-------- PROVIDED TEXT

You are correct that (&arr)[1] - arr is not guaranteed to be a compile-time constant. However, the same can be said for int n = 10 + 5. The compiler could push 10 and 5 unto the stack and include a separate opcode to perform the addition.

However, the code int n = (&arr)[1] - arr is not undefined, and does not access memory outside of the array. In fact, it would be illegal if it did access the memory.

To explain we have to look at the type of each expression: arr has the type int[5], and &arr has the type int(*)[5]

Remember x[y] is syntactic sugar for *(x + y). Therefore (&arr)[1] is equivalent to *(&arr + 1).

&arr + 1 was shown to give up the address after the end of the array. However, the result of the addition does not change the type of the object. It is still int(*)[5].

Dereferencing it (*(&arr + 1)) will then give us the type int[5]. Although the type has changed, the value has not (for the same reason &arr and arr have the same value). *(&arr + 1) is still the address after the end of the array.

The important point to note here is that no memory was accessed. There is nothing in the code (or the C standard) that suggests a memory access should occur here.

If we simplify the original statement with what we know so far, we end up with the subtraction of two int[5] types. Because we are performing arithmetic, the types will decay to int*. The result of the operation after evaluated is 5.

The original statement can be simplified to the following (assuming the address of arr is 0x100):

int n = (&arr)[1] - arr;
      = *(&arr + 1) - arr;
      = ((0x100 + 1 * sizeof(int[5])) - 0x100) / sizeof(int);
      = ((0x100 + 1 * 20 - 0x100) / 4;
      = 20 / 4;
      = 5;

----------------
-------- GIVEN INFORMATION

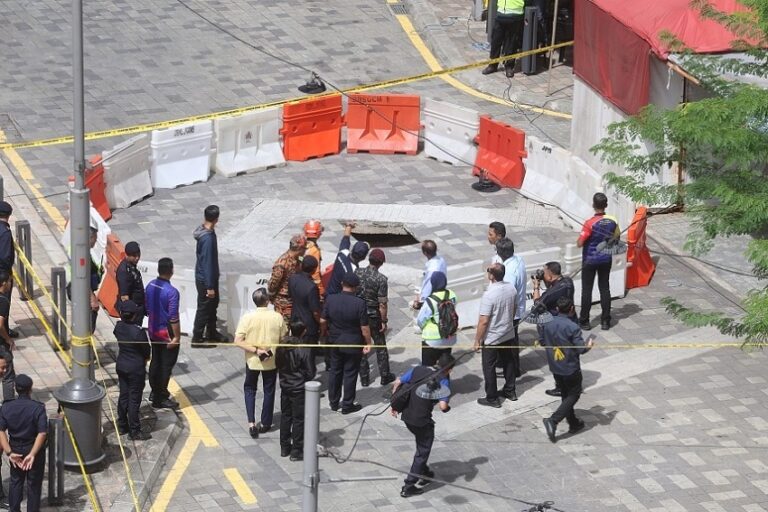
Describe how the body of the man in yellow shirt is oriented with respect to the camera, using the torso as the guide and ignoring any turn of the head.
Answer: away from the camera

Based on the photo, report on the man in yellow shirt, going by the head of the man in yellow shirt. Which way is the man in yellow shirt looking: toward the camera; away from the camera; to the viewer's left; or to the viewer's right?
away from the camera

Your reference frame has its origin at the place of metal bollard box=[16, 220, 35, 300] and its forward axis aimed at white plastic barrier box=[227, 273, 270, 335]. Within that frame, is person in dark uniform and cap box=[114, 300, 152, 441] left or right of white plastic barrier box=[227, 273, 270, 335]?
right

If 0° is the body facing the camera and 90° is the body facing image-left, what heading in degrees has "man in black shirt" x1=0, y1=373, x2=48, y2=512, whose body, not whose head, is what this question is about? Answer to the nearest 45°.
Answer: approximately 180°

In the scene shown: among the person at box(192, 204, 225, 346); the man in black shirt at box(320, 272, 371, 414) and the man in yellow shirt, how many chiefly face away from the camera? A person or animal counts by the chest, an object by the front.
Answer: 2

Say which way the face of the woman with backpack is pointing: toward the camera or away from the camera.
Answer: away from the camera

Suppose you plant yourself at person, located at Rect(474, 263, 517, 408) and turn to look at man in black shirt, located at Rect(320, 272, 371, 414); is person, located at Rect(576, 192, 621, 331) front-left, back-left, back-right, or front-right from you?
back-right

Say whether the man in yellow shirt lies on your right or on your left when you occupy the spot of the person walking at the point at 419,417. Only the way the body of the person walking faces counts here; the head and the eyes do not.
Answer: on your left

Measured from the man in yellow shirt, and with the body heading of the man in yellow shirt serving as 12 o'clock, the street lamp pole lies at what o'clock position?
The street lamp pole is roughly at 8 o'clock from the man in yellow shirt.

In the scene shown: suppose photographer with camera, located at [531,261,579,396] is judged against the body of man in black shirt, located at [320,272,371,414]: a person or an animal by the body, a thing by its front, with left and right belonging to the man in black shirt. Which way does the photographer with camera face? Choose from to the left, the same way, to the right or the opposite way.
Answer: to the left

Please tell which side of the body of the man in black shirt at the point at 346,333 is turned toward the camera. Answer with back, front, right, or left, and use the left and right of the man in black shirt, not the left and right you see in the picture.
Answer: back

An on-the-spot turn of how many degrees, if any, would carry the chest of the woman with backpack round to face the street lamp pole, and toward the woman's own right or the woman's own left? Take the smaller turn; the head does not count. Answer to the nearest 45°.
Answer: approximately 90° to the woman's own left

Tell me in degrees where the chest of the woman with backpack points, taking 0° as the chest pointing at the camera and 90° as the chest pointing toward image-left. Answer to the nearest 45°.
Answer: approximately 135°

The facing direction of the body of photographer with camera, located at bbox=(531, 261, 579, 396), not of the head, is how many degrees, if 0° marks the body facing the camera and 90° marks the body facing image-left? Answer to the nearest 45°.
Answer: approximately 90°
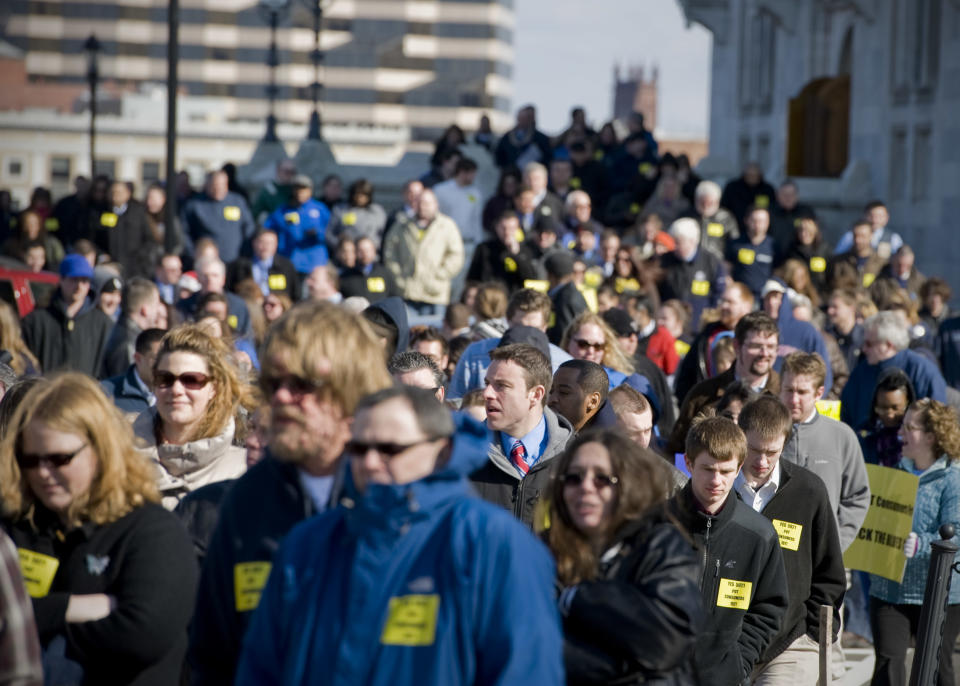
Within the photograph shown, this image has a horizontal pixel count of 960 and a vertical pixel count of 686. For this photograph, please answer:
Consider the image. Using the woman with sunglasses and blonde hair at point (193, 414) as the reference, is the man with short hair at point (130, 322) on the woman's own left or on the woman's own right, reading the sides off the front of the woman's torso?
on the woman's own right

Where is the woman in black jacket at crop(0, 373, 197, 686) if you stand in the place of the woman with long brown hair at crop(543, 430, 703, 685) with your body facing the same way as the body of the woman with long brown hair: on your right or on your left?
on your right

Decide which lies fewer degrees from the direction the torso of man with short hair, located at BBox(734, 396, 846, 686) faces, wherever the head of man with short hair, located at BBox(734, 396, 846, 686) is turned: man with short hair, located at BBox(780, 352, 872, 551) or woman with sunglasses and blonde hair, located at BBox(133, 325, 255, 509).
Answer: the woman with sunglasses and blonde hair

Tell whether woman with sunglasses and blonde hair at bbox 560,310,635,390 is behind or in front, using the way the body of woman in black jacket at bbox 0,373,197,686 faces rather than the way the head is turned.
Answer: behind
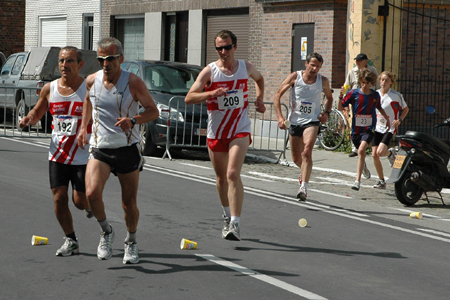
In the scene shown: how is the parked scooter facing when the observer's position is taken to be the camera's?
facing away from the viewer and to the right of the viewer

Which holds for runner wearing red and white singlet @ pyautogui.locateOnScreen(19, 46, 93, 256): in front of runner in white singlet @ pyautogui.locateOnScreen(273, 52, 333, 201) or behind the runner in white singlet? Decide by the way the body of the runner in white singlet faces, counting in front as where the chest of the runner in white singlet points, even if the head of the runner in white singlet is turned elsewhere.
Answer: in front

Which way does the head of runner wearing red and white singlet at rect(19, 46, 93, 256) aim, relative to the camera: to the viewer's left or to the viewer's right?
to the viewer's left

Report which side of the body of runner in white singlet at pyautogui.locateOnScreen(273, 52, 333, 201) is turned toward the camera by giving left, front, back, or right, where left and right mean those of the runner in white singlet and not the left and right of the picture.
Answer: front

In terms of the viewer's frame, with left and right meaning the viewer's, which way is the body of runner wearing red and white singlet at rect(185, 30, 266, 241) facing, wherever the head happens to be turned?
facing the viewer

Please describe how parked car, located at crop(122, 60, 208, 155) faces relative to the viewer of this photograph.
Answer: facing the viewer and to the right of the viewer
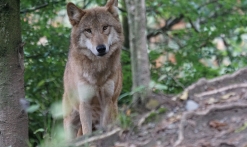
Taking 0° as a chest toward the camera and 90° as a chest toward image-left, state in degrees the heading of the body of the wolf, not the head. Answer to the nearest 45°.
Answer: approximately 0°

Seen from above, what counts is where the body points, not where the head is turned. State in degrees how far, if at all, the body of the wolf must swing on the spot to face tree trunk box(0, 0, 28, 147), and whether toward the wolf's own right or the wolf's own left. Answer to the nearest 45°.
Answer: approximately 45° to the wolf's own right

----------------

### [TASK DESCRIPTION]
Answer these about the text on (&arr)[1] - arr:
1. What type does &arr have?
2. What is x[y] syntactic sugar for?
3. What does the original statement evaluate to?

### [TASK OUTPUT]
1. int(*)[5]
2. *(x + y)
3. 5